Peroxisomal proliferator-activated receptors (PPAR) are a FA-response system involved in diverse cellular responses. FA regulate PPAR activity and modulate PPAR mRNA abundance. Increasing evidence indicates that PUFA are required for optimal neuronal development and function. To gain insight into the mechanism for nutrition-induced impairment of neuronal development and function we investigated the effect of chronic n-3 FA deficiency on PPAR mRNA levels in rat brain and ocular tissues. Rats were fed for three generations a diet designed to reduce DHA levels in tissues, and the abundance of PPARalpha and PPARbeta transcripts was measured by hybridization with specific probes. Chronic consumption of the a-linolenic acid (LNA)-insufficient diet caused a remarkable modification in DHA content in membrane phospholipids. The results reported here indicate that PPARa mRNA levels did not exhibit significant variation in ocular, hepatic, or nervous tissues from rats fed the experimental diet.

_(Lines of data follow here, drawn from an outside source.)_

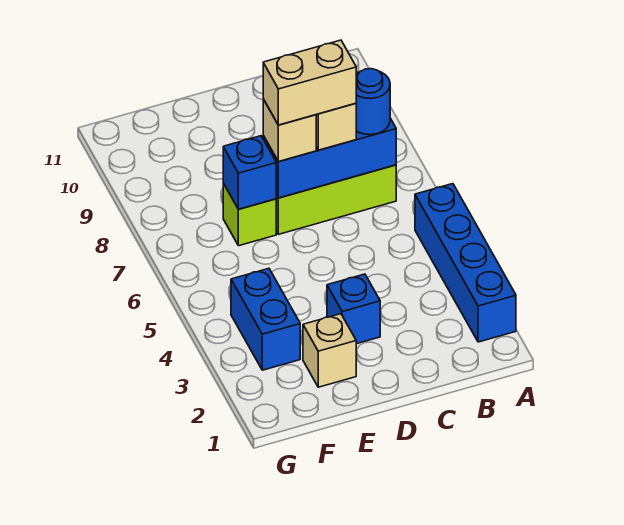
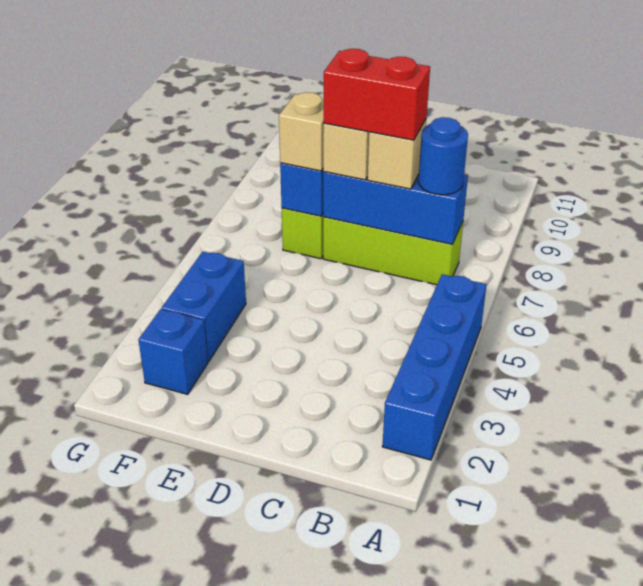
tan 1x2 brick [263,40,356,125] -> red 1x2 brick [324,49,430,140]
blue 1x1 brick [327,274,380,344] -> blue 1x1 brick moved to [138,309,208,394]
tan 1x1 brick [303,314,356,387] -> tan 1x1 brick moved to [279,92,324,171]

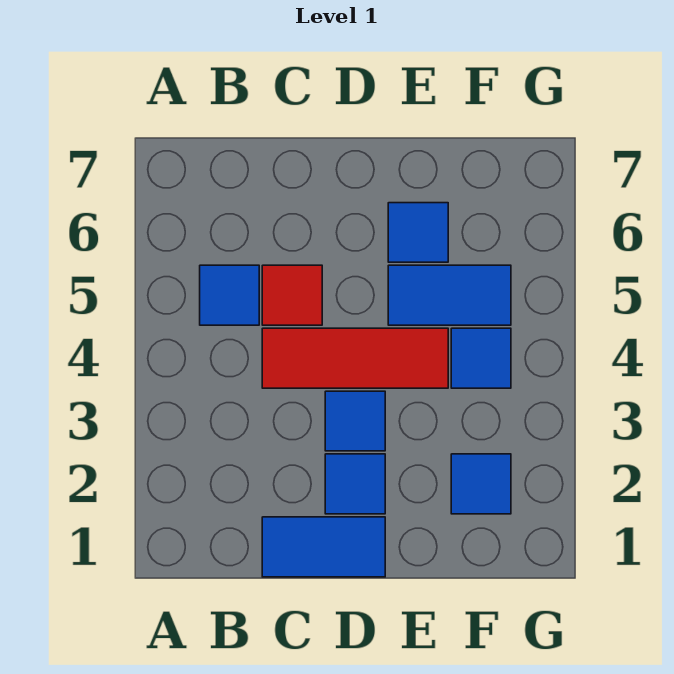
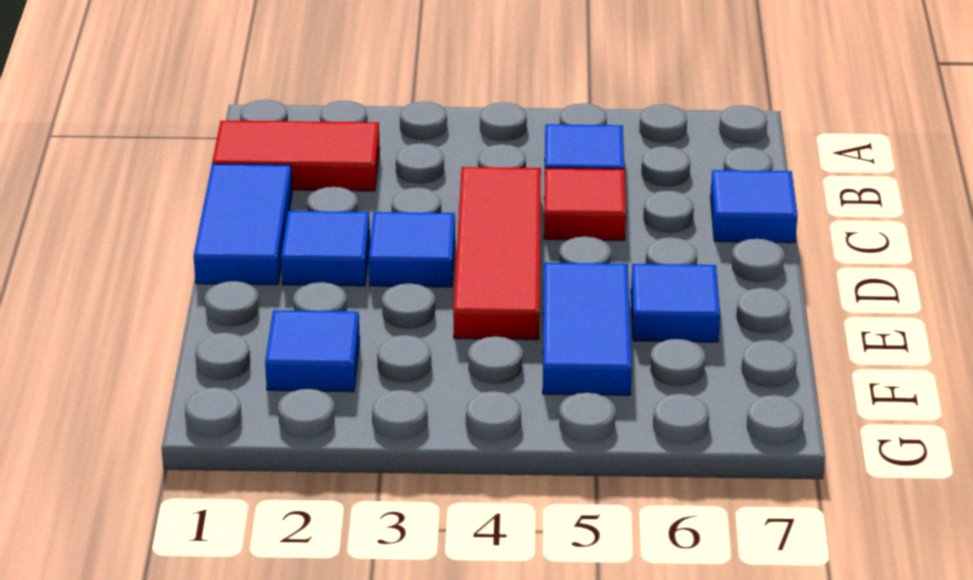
none -> red 1x2 tile [212,121,380,191]
blue 1x1 tile [451,328,511,388] -> blue 1x1 tile moved to [710,170,798,243]

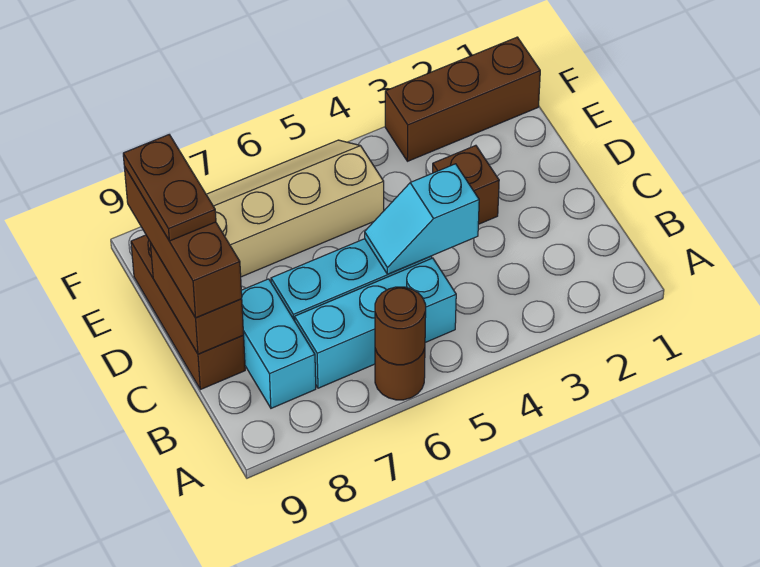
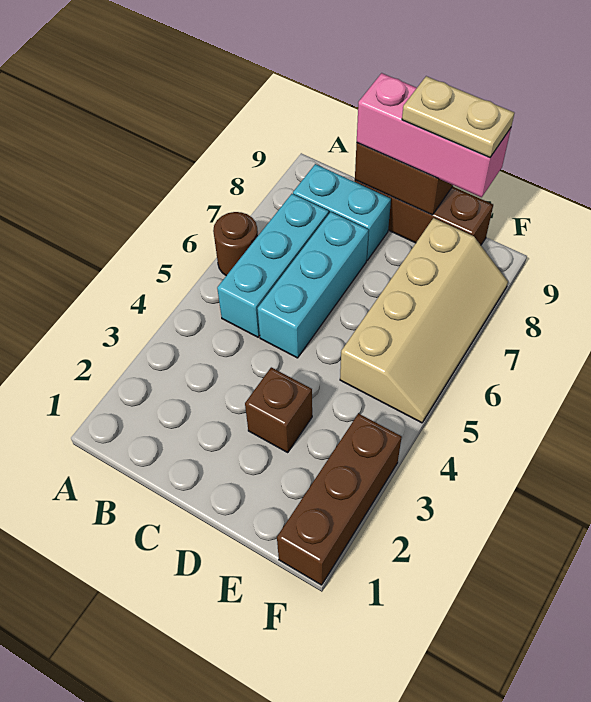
brown 1x1 round brick [375,287,426,365] -> none
cyan 1x2 slope [365,164,479,274] -> none
brown 1x3 brick [124,167,242,318] -> pink 1x3 brick [357,73,511,197]
brown 1x2 plate [123,135,216,241] -> tan 1x2 plate [402,76,514,157]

In contrast, PPARalpha mRNA normalized to beta-actin mRNA was 21% higher in ocular tissue from F3 generation rats consuming the LNA-deficient diet but was independent of diet in hepatic and nervous tissues. The absolute abundance of PPARbeta transcripts showed a 17% increase in ocular tissue from rats consuming the LNA-deficient diet (F3 generation). The biological significance of the reported changes in PPARbeta mRNA in ocular tissue remains to be determined.